Nasza Loteria NaM - pasek na kartach artykułów

Instalacja krzemienia pasiastego na nowym rondzie w Sandomierzu wzbudza wiele kontrowersji. Dlaczego? Głos zabrał Cezary Łutowicz

Klaudia Tajs
Klaudia Tajs
W Sandomierzu rozgorzała dyskusja na temat wyglądu  instalacji  imitującej krzemień pasiasty na nowo wybudowanym rondzie. Kiedy jednych cieszy nowe rondo i zamontowana na nim instalacja, inni nie szczędzą słów krytyki.
W Sandomierzu rozgorzała dyskusja na temat wyglądu instalacji imitującej krzemień pasiasty na nowo wybudowanym rondzie. Kiedy jednych cieszy nowe rondo i zamontowana na nim instalacja, inni nie szczędzą słów krytyki. Klaudia Tajs
W Sandomierzu rozgorzała dyskusja na temat wyglądu instalacji imitującej krzemień pasiasty na nowo wybudowanym rondzie. Kiedy jednych cieszy nowe rondo i zamontowana na nim instalacja, inni nie szczędzą słów krytyki. - Postawiona instalacja, jest częścią całości, nikt nie idzie na wesele w garniturze, któremu krawiec jeszcze nie doszył rękawa - napisał w mediach społecznościowych Cezary Łutowicz, współtwórca instalacji.

3 września na nowym rondzie u zbiegu ulicy Mickiewicza i Armii Krajowej w Sandomierzu zastała zamontowana instalacja nawiązująca do krzemienia pasiastego - kamienia optymizmu. Pracami nad jego powstaniem koordynował sandomierski artysta Cezary Łutowicz, który jako pierwszy zastosował krzemień pasiasty w biżuterii. Instalacja jest pierwszym krokiem do całkowitego zagospodarowania nowego ronda.

(DOSTARCZONY MATERIAŁ):
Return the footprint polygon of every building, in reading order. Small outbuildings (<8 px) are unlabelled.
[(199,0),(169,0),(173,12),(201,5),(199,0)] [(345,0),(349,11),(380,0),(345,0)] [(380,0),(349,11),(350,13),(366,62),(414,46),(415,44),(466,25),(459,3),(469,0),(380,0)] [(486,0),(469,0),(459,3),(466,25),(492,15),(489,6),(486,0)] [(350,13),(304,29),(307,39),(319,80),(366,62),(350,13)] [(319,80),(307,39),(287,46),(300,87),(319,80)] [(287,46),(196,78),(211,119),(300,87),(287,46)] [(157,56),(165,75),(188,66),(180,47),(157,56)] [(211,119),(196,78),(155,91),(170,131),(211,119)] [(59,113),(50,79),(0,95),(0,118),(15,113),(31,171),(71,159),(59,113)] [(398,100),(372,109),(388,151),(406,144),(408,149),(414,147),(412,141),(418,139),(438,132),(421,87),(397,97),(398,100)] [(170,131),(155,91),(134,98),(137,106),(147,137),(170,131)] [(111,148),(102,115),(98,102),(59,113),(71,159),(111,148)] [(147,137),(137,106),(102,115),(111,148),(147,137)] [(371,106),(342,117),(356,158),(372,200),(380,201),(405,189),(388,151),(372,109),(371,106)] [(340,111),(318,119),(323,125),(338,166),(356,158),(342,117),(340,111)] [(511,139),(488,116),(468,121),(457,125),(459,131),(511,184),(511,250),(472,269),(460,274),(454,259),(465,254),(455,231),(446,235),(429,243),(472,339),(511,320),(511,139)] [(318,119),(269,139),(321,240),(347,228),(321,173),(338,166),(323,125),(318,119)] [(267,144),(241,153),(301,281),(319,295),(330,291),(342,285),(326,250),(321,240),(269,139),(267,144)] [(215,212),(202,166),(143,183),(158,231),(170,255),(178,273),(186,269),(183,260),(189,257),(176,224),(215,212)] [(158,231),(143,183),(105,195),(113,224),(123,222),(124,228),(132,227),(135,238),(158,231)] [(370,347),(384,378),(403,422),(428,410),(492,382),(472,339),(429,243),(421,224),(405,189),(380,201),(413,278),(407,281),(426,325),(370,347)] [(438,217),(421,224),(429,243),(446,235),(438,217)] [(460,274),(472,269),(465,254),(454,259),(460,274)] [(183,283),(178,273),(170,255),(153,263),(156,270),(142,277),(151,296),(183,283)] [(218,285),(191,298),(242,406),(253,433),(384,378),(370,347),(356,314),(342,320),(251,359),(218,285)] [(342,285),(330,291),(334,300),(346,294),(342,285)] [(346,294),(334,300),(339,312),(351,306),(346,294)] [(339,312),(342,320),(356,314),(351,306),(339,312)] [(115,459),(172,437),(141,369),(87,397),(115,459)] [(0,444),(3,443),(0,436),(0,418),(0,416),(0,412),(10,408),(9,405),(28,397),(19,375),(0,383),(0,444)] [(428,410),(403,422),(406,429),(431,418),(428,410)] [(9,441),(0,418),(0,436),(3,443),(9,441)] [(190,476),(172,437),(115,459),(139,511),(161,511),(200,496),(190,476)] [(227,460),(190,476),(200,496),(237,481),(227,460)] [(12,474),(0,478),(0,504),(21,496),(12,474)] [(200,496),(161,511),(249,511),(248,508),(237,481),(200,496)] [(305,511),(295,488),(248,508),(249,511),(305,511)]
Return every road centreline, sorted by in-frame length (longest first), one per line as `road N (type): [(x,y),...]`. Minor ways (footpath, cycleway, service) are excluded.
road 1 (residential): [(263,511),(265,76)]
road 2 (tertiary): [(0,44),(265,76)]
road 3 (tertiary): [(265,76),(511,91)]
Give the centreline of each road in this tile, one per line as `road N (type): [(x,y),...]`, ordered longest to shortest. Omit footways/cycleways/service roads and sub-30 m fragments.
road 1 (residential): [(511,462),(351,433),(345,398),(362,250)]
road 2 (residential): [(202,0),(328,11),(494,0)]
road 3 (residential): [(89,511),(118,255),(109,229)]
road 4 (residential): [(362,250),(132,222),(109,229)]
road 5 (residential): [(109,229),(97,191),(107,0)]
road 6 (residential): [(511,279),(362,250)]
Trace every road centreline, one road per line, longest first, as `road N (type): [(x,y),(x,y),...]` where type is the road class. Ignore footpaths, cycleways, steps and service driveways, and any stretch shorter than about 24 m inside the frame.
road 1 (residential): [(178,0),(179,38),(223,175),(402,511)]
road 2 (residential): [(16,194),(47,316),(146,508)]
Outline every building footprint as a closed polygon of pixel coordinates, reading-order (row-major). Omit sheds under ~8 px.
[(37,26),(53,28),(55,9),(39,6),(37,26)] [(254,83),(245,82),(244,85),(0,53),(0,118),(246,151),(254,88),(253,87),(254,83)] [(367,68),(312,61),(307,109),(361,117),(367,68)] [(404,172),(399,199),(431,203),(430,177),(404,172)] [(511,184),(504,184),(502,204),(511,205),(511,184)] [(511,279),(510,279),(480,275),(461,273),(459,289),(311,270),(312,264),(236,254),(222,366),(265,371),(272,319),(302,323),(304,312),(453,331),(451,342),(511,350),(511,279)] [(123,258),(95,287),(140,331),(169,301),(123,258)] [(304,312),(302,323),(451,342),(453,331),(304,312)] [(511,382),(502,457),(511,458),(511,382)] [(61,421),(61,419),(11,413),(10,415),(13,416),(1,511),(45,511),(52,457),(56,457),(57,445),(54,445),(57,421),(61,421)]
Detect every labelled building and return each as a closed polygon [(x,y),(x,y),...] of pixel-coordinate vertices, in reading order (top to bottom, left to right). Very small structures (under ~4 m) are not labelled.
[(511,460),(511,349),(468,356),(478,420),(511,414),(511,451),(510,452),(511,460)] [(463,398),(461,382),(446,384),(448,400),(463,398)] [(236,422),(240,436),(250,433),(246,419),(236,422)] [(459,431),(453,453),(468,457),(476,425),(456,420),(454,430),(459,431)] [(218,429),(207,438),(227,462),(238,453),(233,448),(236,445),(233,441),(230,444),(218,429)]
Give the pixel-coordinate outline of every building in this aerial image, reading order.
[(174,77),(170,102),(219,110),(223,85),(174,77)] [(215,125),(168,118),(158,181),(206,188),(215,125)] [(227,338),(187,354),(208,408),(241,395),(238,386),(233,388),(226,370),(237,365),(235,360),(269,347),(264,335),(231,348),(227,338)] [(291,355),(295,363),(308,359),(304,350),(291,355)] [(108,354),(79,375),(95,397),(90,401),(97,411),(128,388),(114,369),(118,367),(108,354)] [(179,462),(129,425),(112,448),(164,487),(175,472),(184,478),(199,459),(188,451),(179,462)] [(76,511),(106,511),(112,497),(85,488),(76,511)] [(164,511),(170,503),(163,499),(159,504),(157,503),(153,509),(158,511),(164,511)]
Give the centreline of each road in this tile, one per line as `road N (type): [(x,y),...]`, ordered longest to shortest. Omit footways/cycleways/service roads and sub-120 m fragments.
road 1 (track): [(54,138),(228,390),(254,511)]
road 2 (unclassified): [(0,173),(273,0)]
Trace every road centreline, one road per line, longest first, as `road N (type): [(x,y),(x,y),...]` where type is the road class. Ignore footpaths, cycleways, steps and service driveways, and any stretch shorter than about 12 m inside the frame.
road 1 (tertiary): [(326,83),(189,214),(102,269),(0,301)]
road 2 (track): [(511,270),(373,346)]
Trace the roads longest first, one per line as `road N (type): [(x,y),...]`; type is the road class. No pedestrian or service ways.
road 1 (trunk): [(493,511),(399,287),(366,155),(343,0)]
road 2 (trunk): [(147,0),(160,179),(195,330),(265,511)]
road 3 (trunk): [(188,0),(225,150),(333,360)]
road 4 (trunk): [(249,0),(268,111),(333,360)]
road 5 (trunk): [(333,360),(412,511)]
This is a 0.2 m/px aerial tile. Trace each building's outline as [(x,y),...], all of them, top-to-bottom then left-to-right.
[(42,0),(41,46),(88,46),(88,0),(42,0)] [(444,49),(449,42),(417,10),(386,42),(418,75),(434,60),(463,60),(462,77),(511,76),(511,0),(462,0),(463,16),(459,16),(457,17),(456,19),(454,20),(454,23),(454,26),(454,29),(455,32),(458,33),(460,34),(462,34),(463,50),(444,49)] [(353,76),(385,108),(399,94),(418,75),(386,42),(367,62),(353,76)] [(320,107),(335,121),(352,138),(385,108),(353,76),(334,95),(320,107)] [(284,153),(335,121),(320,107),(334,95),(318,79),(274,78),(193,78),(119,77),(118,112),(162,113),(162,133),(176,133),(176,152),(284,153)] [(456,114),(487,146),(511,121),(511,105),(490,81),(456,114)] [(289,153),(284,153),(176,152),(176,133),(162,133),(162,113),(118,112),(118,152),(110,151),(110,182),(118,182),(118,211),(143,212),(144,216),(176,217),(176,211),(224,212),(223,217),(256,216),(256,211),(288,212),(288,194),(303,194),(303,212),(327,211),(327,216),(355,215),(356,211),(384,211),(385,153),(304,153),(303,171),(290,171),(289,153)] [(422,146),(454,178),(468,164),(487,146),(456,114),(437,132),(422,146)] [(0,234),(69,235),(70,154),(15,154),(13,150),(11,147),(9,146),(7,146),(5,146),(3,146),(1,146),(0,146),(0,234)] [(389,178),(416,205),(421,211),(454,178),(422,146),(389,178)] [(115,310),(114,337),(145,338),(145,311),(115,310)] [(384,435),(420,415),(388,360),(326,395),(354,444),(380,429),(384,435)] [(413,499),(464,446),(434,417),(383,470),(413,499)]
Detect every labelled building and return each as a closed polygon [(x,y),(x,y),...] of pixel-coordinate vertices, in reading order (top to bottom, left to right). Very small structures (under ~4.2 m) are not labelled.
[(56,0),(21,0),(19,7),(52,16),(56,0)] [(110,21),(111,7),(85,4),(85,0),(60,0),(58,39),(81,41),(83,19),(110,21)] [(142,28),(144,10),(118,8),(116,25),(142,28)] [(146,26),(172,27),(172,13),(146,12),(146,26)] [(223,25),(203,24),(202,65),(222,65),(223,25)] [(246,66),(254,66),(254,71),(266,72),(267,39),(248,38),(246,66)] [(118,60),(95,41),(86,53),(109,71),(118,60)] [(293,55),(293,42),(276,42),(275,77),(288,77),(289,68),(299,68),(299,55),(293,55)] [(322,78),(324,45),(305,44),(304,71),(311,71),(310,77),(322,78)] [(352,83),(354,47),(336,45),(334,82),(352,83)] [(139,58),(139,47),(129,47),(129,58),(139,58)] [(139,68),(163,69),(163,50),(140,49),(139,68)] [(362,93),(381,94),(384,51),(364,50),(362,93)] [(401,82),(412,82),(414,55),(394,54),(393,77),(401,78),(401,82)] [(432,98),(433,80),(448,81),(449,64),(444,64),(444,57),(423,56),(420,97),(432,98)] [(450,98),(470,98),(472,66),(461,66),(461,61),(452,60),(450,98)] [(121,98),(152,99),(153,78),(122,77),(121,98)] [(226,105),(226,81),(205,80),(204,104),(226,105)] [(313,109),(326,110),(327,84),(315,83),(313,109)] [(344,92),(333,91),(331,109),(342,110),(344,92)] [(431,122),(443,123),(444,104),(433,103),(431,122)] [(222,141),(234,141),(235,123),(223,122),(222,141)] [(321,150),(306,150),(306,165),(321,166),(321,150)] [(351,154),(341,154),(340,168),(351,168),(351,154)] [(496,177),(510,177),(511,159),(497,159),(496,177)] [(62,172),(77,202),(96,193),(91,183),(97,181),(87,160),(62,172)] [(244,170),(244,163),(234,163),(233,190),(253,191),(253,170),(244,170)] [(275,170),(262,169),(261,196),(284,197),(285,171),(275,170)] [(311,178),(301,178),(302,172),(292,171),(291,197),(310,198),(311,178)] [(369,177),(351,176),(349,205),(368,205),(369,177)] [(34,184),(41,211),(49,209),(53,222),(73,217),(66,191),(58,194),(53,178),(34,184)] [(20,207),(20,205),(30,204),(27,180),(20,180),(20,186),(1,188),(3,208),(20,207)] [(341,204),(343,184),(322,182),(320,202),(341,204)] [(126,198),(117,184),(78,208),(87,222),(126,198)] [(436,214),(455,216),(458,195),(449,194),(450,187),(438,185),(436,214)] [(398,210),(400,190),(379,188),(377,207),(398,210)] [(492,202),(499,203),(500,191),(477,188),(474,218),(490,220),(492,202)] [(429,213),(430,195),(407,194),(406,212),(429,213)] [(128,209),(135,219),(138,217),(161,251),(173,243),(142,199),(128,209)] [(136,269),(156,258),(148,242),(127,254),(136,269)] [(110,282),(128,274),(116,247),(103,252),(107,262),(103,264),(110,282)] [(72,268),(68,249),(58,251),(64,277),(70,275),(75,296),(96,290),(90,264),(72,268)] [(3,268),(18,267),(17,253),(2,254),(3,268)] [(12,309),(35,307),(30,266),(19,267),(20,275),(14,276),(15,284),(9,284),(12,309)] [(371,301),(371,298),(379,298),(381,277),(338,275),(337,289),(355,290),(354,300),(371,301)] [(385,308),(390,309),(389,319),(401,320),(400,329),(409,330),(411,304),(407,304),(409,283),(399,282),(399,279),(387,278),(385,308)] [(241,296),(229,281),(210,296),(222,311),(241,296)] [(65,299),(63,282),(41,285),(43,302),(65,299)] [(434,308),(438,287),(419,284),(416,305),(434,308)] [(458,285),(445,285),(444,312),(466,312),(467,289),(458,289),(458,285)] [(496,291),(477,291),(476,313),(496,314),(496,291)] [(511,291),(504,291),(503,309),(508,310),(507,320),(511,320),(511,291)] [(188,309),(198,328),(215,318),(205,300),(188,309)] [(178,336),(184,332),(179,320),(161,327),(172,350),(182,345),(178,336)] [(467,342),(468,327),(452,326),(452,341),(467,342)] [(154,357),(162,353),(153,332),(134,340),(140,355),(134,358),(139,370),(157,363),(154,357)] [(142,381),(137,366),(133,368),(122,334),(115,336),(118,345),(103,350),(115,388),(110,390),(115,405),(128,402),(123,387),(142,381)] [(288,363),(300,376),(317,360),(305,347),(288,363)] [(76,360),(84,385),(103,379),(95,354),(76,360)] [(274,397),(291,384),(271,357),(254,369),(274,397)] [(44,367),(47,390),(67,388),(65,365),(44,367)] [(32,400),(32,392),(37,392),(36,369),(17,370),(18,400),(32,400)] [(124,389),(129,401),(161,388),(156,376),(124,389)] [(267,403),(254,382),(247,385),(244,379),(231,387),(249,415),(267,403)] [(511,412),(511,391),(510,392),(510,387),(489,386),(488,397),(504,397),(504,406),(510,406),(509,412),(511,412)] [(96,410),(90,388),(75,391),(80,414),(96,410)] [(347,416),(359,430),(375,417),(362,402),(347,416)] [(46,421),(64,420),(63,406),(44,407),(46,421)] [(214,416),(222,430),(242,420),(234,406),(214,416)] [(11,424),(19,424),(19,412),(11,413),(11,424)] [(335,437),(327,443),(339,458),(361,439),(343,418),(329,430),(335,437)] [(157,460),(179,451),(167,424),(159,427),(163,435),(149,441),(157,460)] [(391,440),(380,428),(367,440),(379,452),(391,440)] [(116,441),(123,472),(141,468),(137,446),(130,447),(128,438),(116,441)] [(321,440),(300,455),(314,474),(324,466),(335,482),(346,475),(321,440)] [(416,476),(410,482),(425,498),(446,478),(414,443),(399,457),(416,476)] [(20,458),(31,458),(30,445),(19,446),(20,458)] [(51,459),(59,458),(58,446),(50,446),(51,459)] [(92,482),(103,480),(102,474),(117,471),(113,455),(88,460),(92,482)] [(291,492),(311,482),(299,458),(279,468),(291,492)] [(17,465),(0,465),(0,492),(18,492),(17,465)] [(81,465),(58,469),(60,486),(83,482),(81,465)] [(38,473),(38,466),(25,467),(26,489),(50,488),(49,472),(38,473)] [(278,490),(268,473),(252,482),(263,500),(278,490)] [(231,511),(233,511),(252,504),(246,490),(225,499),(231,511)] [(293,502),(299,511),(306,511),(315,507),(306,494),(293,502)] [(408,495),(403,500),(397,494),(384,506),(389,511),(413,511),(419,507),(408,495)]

(CELE):
(a) Którego dnia zamontowano na nowym rondzie w Sandomierzu instalację nawiązującą do krzemienia pasiastego?
(b) Przepisz dosłownie fragment artykułu, zaczynając od słów „3 września na”, a kończąc na słowach „zagospodarowania nowego ronda.”.
Rekordy pochodzą z innego źródła niż artykuł.

(ROZWIĄZANIA ZADAŃ):
(a) 3 września.

(b)
3 września na nowym rondzie u zbiegu ulicy Mickiewicza i Armii Krajowej w Sandomierzu zastała zamontowana instalacja nawiązująca do krzemienia pasiastego - kamienia optymizmu. Pracami nad jego powstaniem koordynował sandomierski artysta Cezary Łutowicz, który jako pierwszy zastosował krzemień pasiasty w biżuterii. Instalacja jest pierwszym krokiem do całkowitego zagospodarowania nowego ronda.